Much as we complain about winter here in Ontario, there are some upsides to frosty weather. Cozy fires are one of them. A fireplace can be a comfortable heat source and a fond gathering place, and gas fireplaces offer both benefits at the click of a button.
But many people aren’t sure what to think when it comes to gas fireplace safety. Are gas fireplaces safe? Are they environmentally friendly?
Here are 8 things everyone should know about their gas fireplace.

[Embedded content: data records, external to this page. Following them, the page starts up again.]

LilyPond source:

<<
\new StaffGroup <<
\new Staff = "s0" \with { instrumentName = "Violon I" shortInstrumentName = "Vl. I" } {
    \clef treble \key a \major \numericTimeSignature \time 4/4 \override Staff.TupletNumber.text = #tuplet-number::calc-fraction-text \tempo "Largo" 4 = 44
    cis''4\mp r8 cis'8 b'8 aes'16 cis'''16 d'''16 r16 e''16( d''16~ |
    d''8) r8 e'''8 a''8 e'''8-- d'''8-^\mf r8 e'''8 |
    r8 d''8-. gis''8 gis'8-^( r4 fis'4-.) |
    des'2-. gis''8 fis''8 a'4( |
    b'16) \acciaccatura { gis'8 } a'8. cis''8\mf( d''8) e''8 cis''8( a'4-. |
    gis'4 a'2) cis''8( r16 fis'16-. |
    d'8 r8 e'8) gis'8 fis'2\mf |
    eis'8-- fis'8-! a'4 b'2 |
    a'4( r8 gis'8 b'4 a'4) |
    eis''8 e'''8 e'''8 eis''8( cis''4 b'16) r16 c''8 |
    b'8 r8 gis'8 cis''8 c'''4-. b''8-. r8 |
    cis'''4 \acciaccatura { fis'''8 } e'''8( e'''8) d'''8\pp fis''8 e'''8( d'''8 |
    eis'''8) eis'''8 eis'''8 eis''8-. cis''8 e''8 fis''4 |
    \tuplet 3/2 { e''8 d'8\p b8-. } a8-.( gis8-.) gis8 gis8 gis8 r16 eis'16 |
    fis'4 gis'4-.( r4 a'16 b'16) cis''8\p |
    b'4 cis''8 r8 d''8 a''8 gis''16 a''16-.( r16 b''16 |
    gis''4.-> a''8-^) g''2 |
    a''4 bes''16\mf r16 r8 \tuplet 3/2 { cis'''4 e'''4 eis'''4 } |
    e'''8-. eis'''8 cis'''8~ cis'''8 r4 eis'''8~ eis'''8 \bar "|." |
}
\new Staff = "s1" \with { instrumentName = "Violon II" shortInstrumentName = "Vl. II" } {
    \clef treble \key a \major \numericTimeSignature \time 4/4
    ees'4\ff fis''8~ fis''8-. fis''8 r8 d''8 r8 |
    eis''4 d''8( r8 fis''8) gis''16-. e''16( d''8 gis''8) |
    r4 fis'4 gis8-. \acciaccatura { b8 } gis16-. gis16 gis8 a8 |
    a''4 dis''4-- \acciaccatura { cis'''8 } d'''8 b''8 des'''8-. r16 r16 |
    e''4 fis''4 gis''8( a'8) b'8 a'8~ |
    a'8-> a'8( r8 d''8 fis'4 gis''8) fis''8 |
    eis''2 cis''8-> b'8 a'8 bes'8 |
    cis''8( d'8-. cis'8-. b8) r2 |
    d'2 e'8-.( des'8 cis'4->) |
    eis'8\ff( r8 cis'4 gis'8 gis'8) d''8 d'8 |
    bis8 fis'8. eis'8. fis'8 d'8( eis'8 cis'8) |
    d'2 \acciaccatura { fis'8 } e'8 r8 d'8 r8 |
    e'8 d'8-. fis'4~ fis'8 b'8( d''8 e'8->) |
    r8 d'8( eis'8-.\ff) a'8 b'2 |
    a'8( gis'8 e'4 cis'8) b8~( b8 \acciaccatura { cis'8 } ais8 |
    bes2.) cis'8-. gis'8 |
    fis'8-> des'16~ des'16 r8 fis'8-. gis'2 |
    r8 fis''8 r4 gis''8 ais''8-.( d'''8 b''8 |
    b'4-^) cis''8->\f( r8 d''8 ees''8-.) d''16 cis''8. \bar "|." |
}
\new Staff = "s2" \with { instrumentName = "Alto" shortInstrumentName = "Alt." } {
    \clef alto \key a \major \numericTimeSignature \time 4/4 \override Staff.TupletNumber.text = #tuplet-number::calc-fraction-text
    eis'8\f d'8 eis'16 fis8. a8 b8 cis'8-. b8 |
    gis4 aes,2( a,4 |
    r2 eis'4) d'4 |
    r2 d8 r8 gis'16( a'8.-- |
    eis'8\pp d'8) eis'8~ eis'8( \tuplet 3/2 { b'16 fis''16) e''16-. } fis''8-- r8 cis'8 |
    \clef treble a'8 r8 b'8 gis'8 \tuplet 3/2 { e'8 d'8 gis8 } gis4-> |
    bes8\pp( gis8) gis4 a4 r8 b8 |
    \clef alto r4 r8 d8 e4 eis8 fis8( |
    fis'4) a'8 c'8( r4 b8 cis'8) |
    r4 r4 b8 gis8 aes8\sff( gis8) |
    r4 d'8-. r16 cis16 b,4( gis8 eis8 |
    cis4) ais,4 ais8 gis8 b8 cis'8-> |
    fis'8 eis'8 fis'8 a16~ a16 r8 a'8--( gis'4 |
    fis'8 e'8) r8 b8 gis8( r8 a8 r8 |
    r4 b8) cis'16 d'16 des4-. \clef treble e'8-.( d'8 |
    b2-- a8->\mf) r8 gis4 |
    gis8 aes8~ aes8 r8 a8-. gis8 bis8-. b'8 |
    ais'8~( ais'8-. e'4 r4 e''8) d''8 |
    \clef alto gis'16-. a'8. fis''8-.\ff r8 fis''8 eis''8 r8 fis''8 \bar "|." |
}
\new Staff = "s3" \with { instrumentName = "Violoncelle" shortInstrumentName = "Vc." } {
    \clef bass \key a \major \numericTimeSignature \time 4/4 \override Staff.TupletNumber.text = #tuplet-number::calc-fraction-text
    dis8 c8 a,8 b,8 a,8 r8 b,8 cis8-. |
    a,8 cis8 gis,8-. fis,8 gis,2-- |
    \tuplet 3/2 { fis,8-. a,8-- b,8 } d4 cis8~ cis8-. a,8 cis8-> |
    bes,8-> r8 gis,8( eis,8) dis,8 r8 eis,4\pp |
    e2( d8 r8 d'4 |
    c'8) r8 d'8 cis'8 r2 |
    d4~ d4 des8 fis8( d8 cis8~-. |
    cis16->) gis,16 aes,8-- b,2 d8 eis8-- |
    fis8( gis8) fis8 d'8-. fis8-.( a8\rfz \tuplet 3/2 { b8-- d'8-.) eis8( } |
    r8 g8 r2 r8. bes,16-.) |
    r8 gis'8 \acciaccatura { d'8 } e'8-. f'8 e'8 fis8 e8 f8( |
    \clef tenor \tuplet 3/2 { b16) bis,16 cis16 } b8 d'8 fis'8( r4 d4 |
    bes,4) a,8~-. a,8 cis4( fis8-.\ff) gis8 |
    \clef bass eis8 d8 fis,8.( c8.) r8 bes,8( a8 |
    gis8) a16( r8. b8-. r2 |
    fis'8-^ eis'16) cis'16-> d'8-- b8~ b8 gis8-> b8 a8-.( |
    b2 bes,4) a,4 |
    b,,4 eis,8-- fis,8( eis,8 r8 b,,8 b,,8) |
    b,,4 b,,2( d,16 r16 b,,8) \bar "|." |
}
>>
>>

1. Safety Screens are a Must-Have
Many gas fireplaces have a tempered glass window to provide a view of the flames within. Though this glass can withstand high temperatures, its surface becomes extremely hot.
The glass window of a gas fireplace can reach a temperature of 200°C (400°) within only six minutes of the fireplace roaring to life and can remain hot to the touch over an hour after it turns off. At this temperature, burns can occur in a split second. The glass is especially dangerous to young children, who are naturally curious about fire and may not understand the risk.
Safety screens are a critical part of gas fireplace safety. Since 2015, all gas fireplaces sold in Canada with a glass front must come with an attachable safety screen. But many older models lack this important safety feature. Safety screens are a must-have purchase for anyone who has a gas fireplace in their home.
2. Be Careful When Cleaning
Like any surface in the home, the fireplace’s glass window can use a good cleaning from time to time. However, you should always follow the manufacturer’s guidance on how to clean it properly. An important rule of thumb when it comes to cleaning a gas fireplace is never wipe the glass with a damp cloth while it’s hot, as doing so can cause the glass to crack.
3. Not All Gas Fireplaces Are Equal
On the whole, gas fireplaces are clean and energy efficient. They produce far less carbon monoxide and other emissions than their traditional wood-burning counterparts. But not all gas fireplaces are equal.
There are important distinctions between gas fireplace models that impact their efficiency and performance. Some gas fireplaces are classified as ‘decorative,’ while others are heaters by design. Be sure to note the difference when comparing gas fireplace efficiency ratings.
4. Keep Flammable Materials Away
One of the perks of choosing gas over a wood-burning fireplace is the absence of red-hot sparks. However, just because the fire cannot escape doesn’t mean it presents no hazard.
The fireplace’s glass, metal, and ceramic components reach extreme temperatures during use. Some objects can ignite if left too close.
You should leave at least three feet of space between a gas fireplace and flammables like furniture, curtains, pet beds, or rugs. Use caution when it comes to decorating the mantle for holidays; always follow the manufacturer’s instructions. Never place or hang anything on the fireplace that isn’t meant to be there.
5. Bigger is Not Always Better
Nothing is cozier than a roaring fire. But when it comes to heating a home, bigger isn’t always better. A high-output fireplace in a small room can cause discomfort rather than coziness.
There are many factors to consider in choosing the ideal size of gas fireplace, including the home’s layout, insulation, airtightness, and other heat sources. Taking these issues into account, a well-located fireplace can meet up to half a home’s heating demand.
6. Beware of Carbon Monoxide
Gas fireplaces are safe. But as with all gas appliances, they do produce carbon monoxide. If something goes wrong, carbon monoxide put the home’s occupants at risk.
It’s not always easy to tell when theres a carbon monoxide leak. Carbon monoxide has no colour, smell, or taste, and the early symptoms of carbon monoxide poisoning are subtle. Therefore, carbon monoxide detectors are a critical part of gas fireplace safety, even if you don’t use the fireplace often. Ensure your home has at least one on each floor.
7. Don’t Use It During Renovations
Planning to undertake a home renovation this winter? Avoid using your gas fireplace during that time.
Drywall dust and other debris can accumulate and cause fan, motor, or burner damage. Plus, it’s never wise to have the fireplace on when there are flammable materials like drop cloths and paint cans nearby.
8. Get an Annual Tune-Up
Overall, gas fireplaces are safe and energy-efficient. But like all parts of your heating and cooling system, they require service to perform at their best. The best way to guarantee your unit runs safely and at peak efficiency is to schedule a fireplace inspection with a professional. A skilled technician will also polish the inside of the glass and clean the fans to ensure good circulation.